WORK INSTRUCTION 1 -> Please return, word for word, the part of the letter to Lady Lovelace below that opens with the words containing "million. Then \(vk\)" and closes with "least not greater.".
WORK INSTRUCTION 2 -> In the letter to Lady Lovelace below, what verdict does the writer give on her solution of the \(t^3+t^2+t\) problem?

TEXT BLOCK ->
+===+

## Folios 3-4: ADM to AAL

** [3r]** My dear Lady Lovelace

The solution of the \(t^3+t^2+t\) problem is correct

and I have no doubt from it that you fully understand the problem

of the stone.

The difficulty you meet with in the variable coefficient would

be fatal to the process if the coefficient increased __without limit__

as the value of \(k\) diminishes __without limi__t.

But in this case \(t\) which you call a variable, is really

a given constant, for it is __not__ \(t\) which varies, but the __time__

which is first \(t\) , then \(t+k\) , then \(t+2k\) , &c.

There is a little incorrectness in the phraseology of variable

quantities. A quantity varies, it is first \(x\) , and then \(x+a\) ;

here it is usual to say that \(x\) varies, whereas it is not

\( x\) , but the magnitude which \(x\) represents, which changes

and is no longer represented by \(x\) , but by \(x+a\)

Thus if we pass in thought from 10 seconds to 11 eleven *sic*

seconds, we say let 10 vary, and become 11. Now 10 is a

fixed symbol, and so is 11; it is we ourselves who vary our

supposition, and pass from one to the other.

But even if the coefficients of \(k\) __were __variable, it

would not vitiate the result, as may be thus shown

Let \(a+vk\) be an expression in which \(a\) is a constant

\( k\) diminishes without limit, and \(v\) at the same time

varies, say increases. Let \(v\) always remain finite, that

is, let it not increase without limit while \(k\) diminishes**[3v**] Suppose for instance, that it never exceeds a

certain number (no matter how great) say a

million. Then \(vk\) never exceeds \(1000,000.k\) . Now if

\( k\) may be made as small as we please, so may \(1000,000k\) ,

and still more \(vk\) , which is less, or at least not greater.

+===+

DATA ->
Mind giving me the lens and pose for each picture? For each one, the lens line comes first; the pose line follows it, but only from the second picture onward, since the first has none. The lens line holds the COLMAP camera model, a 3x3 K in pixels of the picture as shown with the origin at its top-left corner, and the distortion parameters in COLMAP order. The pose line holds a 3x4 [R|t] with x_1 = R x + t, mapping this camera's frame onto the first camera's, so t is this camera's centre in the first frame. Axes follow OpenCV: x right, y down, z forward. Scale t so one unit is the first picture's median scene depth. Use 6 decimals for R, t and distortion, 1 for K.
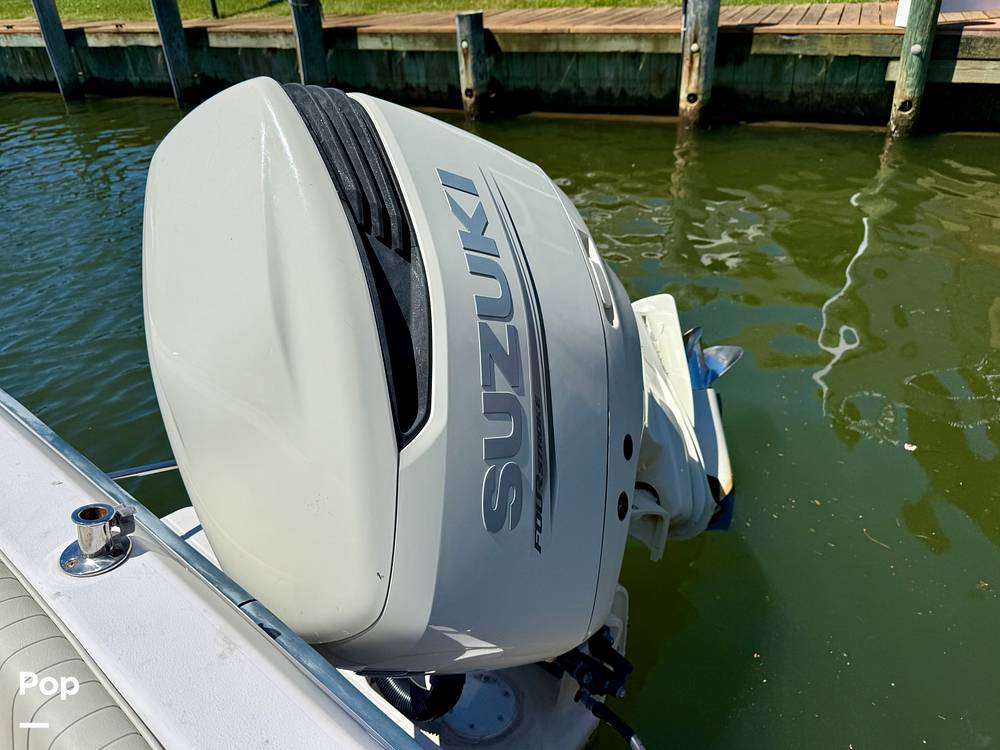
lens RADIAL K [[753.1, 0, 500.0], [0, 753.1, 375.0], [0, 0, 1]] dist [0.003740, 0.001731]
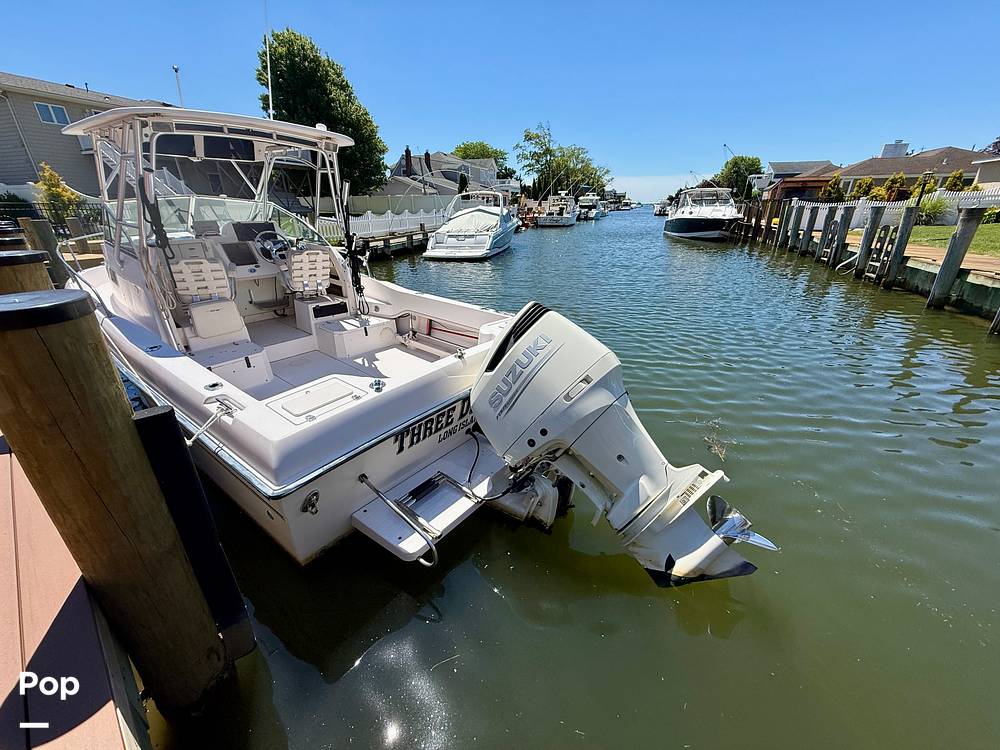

+===+

EXERCISE ANSWER 1 ->
million. Then \(vk\) never exceeds \(1000,000.k\) . Now if

\( k\) may be made as small as we please, so may \(1000,000k\) ,

and still more \(vk\) , which is less, or at least not greater.

EXERCISE ANSWER 2 -> The writer says the solution is correct.